* Begin EXERCISE MATERIAL *
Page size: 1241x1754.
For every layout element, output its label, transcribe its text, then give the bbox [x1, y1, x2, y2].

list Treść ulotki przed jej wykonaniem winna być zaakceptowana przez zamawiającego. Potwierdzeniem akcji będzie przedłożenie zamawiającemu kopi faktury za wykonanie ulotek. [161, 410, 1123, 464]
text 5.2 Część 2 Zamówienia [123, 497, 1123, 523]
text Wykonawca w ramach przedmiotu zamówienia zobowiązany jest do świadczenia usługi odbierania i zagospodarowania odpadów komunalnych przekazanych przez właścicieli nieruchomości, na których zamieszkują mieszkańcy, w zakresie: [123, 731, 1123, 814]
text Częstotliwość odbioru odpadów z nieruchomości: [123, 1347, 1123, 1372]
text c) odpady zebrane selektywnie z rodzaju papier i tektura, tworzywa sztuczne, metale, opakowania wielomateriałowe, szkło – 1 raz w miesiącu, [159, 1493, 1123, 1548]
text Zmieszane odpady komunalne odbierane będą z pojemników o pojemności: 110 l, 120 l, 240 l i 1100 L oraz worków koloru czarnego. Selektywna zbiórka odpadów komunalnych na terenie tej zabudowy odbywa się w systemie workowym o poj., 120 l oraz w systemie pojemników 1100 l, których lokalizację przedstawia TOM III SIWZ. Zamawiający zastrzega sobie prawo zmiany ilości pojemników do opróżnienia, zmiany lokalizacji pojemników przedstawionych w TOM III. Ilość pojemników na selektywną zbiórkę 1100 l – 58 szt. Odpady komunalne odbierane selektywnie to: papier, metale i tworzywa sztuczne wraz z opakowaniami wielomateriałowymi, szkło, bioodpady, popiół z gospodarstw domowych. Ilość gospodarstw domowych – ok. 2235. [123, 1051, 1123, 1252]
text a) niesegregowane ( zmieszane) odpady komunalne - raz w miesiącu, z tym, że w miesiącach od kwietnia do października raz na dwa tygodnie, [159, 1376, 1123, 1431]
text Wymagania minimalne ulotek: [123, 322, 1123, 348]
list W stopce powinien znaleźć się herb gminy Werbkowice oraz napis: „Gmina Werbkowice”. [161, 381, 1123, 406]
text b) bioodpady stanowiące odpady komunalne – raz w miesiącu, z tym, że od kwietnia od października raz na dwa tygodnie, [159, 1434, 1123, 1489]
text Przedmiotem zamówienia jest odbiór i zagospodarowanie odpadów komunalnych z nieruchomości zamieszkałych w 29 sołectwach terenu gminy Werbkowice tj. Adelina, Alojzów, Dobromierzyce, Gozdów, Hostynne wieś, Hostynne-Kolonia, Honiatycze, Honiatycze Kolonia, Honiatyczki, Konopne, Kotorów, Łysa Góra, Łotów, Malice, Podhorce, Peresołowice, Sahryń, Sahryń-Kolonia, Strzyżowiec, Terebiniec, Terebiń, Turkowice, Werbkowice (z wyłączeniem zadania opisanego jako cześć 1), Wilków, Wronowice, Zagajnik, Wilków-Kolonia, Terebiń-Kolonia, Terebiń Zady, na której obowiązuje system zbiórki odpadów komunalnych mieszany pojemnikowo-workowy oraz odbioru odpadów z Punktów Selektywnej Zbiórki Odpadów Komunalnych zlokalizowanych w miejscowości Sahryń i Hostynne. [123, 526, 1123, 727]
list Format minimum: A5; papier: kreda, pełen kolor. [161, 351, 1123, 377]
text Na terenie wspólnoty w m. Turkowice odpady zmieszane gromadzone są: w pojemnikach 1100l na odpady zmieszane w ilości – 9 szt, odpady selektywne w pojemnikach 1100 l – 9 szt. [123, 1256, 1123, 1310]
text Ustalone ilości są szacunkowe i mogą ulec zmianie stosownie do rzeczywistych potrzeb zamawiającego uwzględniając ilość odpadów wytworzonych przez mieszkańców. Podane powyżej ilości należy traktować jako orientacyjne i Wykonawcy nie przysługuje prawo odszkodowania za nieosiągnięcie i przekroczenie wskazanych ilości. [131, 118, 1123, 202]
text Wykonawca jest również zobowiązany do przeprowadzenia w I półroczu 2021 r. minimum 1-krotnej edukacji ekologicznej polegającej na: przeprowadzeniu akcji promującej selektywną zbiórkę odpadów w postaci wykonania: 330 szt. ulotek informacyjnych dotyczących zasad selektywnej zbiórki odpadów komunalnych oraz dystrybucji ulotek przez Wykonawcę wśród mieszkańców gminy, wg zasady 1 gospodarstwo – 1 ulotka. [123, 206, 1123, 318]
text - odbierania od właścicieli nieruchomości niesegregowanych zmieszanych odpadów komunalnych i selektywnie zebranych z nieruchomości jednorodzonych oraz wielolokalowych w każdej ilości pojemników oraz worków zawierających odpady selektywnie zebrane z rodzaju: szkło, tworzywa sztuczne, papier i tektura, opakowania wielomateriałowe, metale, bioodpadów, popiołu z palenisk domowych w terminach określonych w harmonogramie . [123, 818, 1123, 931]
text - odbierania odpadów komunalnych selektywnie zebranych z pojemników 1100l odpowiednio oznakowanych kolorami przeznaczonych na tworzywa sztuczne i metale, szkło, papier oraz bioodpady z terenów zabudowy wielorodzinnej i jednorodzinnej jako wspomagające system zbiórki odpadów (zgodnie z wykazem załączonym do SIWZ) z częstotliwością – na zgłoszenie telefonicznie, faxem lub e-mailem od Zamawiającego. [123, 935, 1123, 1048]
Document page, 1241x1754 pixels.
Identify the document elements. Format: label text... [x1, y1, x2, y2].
* End EXERCISE MATERIAL *
[WHAT THIS TASK INVOLVES] Return the data above exactly as it appears, line for line.

[EXERCISE SOLUTION]
Page size: 1241x1754.
For every layout element, output its label, transcribe its text, then give the bbox [x1, y1, x2, y2].

list Treść ulotki przed jej wykonaniem winna być zaakceptowana przez zamawiającego. Potwierdzeniem akcji będzie przedłożenie zamawiającemu kopi faktury za wykonanie ulotek. [161, 410, 1123, 464]
text 5.2 Część 2 Zamówienia [123, 497, 1123, 523]
text Wykonawca w ramach przedmiotu zamówienia zobowiązany jest do świadczenia usługi odbierania i zagospodarowania odpadów komunalnych przekazanych przez właścicieli nieruchomości, na których zamieszkują mieszkańcy, w zakresie: [123, 731, 1123, 814]
text Częstotliwość odbioru odpadów z nieruchomości: [123, 1347, 1123, 1372]
text c) odpady zebrane selektywnie z rodzaju papier i tektura, tworzywa sztuczne, metale, opakowania wielomateriałowe, szkło – 1 raz w miesiącu, [159, 1493, 1123, 1548]
text Zmieszane odpady komunalne odbierane będą z pojemników o pojemności: 110 l, 120 l, 240 l i 1100 L oraz worków koloru czarnego. Selektywna zbiórka odpadów komunalnych na terenie tej zabudowy odbywa się w systemie workowym o poj., 120 l oraz w systemie pojemników 1100 l, których lokalizację przedstawia TOM III SIWZ. Zamawiający zastrzega sobie prawo zmiany ilości pojemników do opróżnienia, zmiany lokalizacji pojemników przedstawionych w TOM III. Ilość pojemników na selektywną zbiórkę 1100 l – 58 szt. Odpady komunalne odbierane selektywnie to: papier, metale i tworzywa sztuczne wraz z opakowaniami wielomateriałowymi, szkło, bioodpady, popiół z gospodarstw domowych. Ilość gospodarstw domowych – ok. 2235. [123, 1051, 1123, 1252]
text a) niesegregowane ( zmieszane) odpady komunalne - raz w miesiącu, z tym, że w miesiącach od kwietnia do października raz na dwa tygodnie, [159, 1376, 1123, 1431]
text Wymagania minimalne ulotek: [123, 322, 1123, 348]
list W stopce powinien znaleźć się herb gminy Werbkowice oraz napis: „Gmina Werbkowice”. [161, 381, 1123, 406]
text b) bioodpady stanowiące odpady komunalne – raz w miesiącu, z tym, że od kwietnia od października raz na dwa tygodnie, [159, 1434, 1123, 1489]
text Przedmiotem zamówienia jest odbiór i zagospodarowanie odpadów komunalnych z nieruchomości zamieszkałych w 29 sołectwach terenu gminy Werbkowice tj. Adelina, Alojzów, Dobromierzyce, Gozdów, Hostynne wieś, Hostynne-Kolonia, Honiatycze, Honiatycze Kolonia, Honiatyczki, Konopne, Kotorów, Łysa Góra, Łotów, Malice, Podhorce, Peresołowice, Sahryń, Sahryń-Kolonia, Strzyżowiec, Terebiniec, Terebiń, Turkowice, Werbkowice (z wyłączeniem zadania opisanego jako cześć 1), Wilków, Wronowice, Zagajnik, Wilków-Kolonia, Terebiń-Kolonia, Terebiń Zady, na której obowiązuje system zbiórki odpadów komunalnych mieszany pojemnikowo-workowy oraz odbioru odpadów z Punktów Selektywnej Zbiórki Odpadów Komunalnych zlokalizowanych w miejscowości Sahryń i Hostynne. [123, 526, 1123, 727]
list Format minimum: A5; papier: kreda, pełen kolor. [161, 351, 1123, 377]
text Na terenie wspólnoty w m. Turkowice odpady zmieszane gromadzone są: w pojemnikach 1100l na odpady zmieszane w ilości – 9 szt, odpady selektywne w pojemnikach 1100 l – 9 szt. [123, 1256, 1123, 1310]
text Ustalone ilości są szacunkowe i mogą ulec zmianie stosownie do rzeczywistych potrzeb zamawiającego uwzględniając ilość odpadów wytworzonych przez mieszkańców. Podane powyżej ilości należy traktować jako orientacyjne i Wykonawcy nie przysługuje prawo odszkodowania za nieosiągnięcie i przekroczenie wskazanych ilości. [131, 118, 1123, 202]
text Wykonawca jest również zobowiązany do przeprowadzenia w I półroczu 2021 r. minimum 1-krotnej edukacji ekologicznej polegającej na: przeprowadzeniu akcji promującej selektywną zbiórkę odpadów w postaci wykonania: 330 szt. ulotek informacyjnych dotyczących zasad selektywnej zbiórki odpadów komunalnych oraz dystrybucji ulotek przez Wykonawcę wśród mieszkańców gminy, wg zasady 1 gospodarstwo – 1 ulotka. [123, 206, 1123, 318]
text - odbierania od właścicieli nieruchomości niesegregowanych zmieszanych odpadów komunalnych i selektywnie zebranych z nieruchomości jednorodzonych oraz wielolokalowych w każdej ilości pojemników oraz worków zawierających odpady selektywnie zebrane z rodzaju: szkło, tworzywa sztuczne, papier i tektura, opakowania wielomateriałowe, metale, bioodpadów, popiołu z palenisk domowych w terminach określonych w harmonogramie . [123, 818, 1123, 931]
text - odbierania odpadów komunalnych selektywnie zebranych z pojemników 1100l odpowiednio oznakowanych kolorami przeznaczonych na tworzywa sztuczne i metale, szkło, papier oraz bioodpady z terenów zabudowy wielorodzinnej i jednorodzinnej jako wspomagające system zbiórki odpadów (zgodnie z wykazem załączonym do SIWZ) z częstotliwością – na zgłoszenie telefonicznie, faxem lub e-mailem od Zamawiającego. [123, 935, 1123, 1048]
Document page, 1241x1754 pixels.
Identify the document elements. Format: label text... [x1, y1, x2, y2].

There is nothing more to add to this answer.